Throughout the creation of the Advocating for My Relationships program (ADMYRE), PIAL has teamed up with the Iowa Coalition Against Domestic Violence (ICADV). One positive addition to the program has been encouraging ICADV advocates to be present at ADMYRE presentations in the schools so that students have direct access to that resource if they would like to learn more. Kacey Barrow (pictured above with the PIAL team) is a training director for the Crisis Intervention and Advocacy Center, which serves survivors of domestic violence, dating violence, stalking and other forms of intimate partner violence. She was also the first advocate to attend an ADMYRE program. We had the opportunity to interview her about her experience partnering with PIAL, her time helping out with the ADMYRE program, and how students and teachers can use her resources.
ICADV advocates are a huge resource for both students and teachers.
Kacey said that ICADV offers resources such as 24-hour helplines, chatlines, online platforms, as well as in- person advocacy centers. One big focus point for students is relationships--whether that be friends, intimate partners, siblings, and parents-- that all bring their own complications and changes. She noted that most students can name a questionable relationship around them and can feel powerless and/or an array of emotions witnessing or experiencing dating violence.
Advocates are a nonjudgmental, confidential group of caring and trained individuals who are constantly available. Students can ask them questions, gain perspective, and process emotions with advocates to work through anything that may come up. Teachers can also benefit from advocate resources. Kacey said that advocates can be allies to teachers who may have a student they notice asking lots of questions or changing their behavior. Educators often contact advocates to process something a student may have disclosed to them, and for guidance on how to respond to certain situations that may come up. Advocates are available over the phone, by email, and in an office to listen to students and teachers. They can support educators by providing tools, resources, and guidance.

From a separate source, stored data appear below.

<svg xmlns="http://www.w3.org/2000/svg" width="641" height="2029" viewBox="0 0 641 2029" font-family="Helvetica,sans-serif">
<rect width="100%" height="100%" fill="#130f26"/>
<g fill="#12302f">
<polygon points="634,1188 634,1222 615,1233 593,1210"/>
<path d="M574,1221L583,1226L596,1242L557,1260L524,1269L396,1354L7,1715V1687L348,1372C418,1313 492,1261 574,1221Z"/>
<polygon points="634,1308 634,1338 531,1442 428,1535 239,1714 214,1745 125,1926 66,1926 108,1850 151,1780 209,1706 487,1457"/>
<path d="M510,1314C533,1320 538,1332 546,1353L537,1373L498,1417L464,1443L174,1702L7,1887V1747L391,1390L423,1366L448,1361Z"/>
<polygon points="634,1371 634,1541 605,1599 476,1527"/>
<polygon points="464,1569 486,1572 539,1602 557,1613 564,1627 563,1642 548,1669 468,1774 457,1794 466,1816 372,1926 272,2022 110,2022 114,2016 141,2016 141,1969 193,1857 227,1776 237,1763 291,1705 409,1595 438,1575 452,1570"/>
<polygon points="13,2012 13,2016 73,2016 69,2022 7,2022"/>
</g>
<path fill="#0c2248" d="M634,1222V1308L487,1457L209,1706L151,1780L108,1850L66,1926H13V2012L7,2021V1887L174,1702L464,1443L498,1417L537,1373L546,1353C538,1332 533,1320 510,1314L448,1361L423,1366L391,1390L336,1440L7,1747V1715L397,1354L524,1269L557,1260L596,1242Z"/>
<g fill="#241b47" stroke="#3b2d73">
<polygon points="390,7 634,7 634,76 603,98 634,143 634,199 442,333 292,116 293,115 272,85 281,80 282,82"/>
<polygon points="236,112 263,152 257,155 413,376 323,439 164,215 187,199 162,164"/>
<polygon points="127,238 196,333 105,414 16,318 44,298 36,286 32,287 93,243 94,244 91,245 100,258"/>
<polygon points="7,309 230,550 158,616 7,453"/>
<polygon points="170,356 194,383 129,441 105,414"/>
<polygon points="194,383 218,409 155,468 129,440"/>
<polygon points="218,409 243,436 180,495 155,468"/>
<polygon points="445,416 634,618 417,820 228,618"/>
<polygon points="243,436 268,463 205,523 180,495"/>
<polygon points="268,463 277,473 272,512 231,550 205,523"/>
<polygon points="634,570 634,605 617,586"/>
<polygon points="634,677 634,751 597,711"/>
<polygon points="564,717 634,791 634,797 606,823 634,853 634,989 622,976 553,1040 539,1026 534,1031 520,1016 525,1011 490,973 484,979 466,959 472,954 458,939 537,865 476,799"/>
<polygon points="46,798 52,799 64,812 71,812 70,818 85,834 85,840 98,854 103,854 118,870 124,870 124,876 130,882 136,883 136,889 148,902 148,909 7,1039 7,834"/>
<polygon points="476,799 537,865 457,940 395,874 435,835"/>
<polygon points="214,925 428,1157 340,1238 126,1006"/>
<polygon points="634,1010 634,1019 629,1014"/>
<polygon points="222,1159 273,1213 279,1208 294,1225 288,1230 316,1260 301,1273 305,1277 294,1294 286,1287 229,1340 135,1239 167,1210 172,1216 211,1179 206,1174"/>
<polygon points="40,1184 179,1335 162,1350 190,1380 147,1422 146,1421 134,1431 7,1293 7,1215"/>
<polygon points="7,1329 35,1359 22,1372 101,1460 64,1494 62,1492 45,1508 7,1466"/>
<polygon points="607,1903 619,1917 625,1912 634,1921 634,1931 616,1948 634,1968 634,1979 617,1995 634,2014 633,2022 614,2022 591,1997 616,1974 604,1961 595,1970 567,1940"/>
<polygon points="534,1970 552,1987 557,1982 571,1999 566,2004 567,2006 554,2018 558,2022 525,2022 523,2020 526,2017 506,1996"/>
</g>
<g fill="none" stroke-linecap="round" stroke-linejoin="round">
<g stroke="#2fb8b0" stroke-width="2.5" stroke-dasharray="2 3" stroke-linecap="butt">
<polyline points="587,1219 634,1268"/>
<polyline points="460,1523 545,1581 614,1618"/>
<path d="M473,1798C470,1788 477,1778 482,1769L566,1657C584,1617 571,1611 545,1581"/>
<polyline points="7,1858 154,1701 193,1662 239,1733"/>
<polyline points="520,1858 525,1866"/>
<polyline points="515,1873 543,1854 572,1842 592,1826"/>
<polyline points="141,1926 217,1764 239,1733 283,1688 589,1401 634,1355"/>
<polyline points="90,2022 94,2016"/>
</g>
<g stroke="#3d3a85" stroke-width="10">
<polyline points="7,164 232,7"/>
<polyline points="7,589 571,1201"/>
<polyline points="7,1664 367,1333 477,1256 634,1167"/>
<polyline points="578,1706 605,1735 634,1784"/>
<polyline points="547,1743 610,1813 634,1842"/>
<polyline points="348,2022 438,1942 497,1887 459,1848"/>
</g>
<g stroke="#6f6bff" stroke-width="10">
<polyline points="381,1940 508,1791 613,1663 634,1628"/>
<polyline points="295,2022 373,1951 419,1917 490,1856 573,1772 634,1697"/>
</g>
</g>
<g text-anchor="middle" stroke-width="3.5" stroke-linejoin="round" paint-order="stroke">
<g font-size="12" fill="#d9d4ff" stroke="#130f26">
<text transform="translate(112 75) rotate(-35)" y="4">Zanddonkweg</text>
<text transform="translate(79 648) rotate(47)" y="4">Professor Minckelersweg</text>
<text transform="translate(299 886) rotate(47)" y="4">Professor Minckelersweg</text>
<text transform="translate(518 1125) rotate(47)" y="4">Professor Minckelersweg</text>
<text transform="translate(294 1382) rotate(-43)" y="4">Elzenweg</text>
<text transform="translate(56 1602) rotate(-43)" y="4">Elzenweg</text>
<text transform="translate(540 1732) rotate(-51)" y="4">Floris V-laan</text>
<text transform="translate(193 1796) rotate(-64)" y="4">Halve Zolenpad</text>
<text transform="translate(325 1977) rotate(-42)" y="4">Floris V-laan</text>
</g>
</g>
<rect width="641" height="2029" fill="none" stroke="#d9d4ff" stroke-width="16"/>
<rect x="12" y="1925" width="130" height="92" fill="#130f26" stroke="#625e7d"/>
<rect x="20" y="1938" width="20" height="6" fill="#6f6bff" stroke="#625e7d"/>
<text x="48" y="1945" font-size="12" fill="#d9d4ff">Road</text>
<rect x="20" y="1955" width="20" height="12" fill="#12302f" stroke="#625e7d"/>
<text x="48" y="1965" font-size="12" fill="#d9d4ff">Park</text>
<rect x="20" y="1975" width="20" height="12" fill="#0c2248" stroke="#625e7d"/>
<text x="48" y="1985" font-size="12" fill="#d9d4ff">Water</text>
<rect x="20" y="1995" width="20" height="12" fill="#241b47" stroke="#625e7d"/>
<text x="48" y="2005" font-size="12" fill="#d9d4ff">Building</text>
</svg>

Next, we asked Kacey about her experience with the ADMYRE program and collaboration with PIAL. She said, “The ADMYRE program was a well-researched and thoughtful experiential program for students to process the options of teens in abusive and controlling dating relationships. This program exposes teens to aspects of negative relationships that they may recognize or that seem familiar and gives the opportunity for recognition of red flags and for students to think about what their own resources are.” Because of the partnership, the advocates are a powerful resource to the program as they bring in their expertise and perspectives as advocates to provide the program with relevant scenarios and resources. Kacey and the ICADV are excited for this opportunity to support a new awareness and prevention program and are looking forward to future partnerships!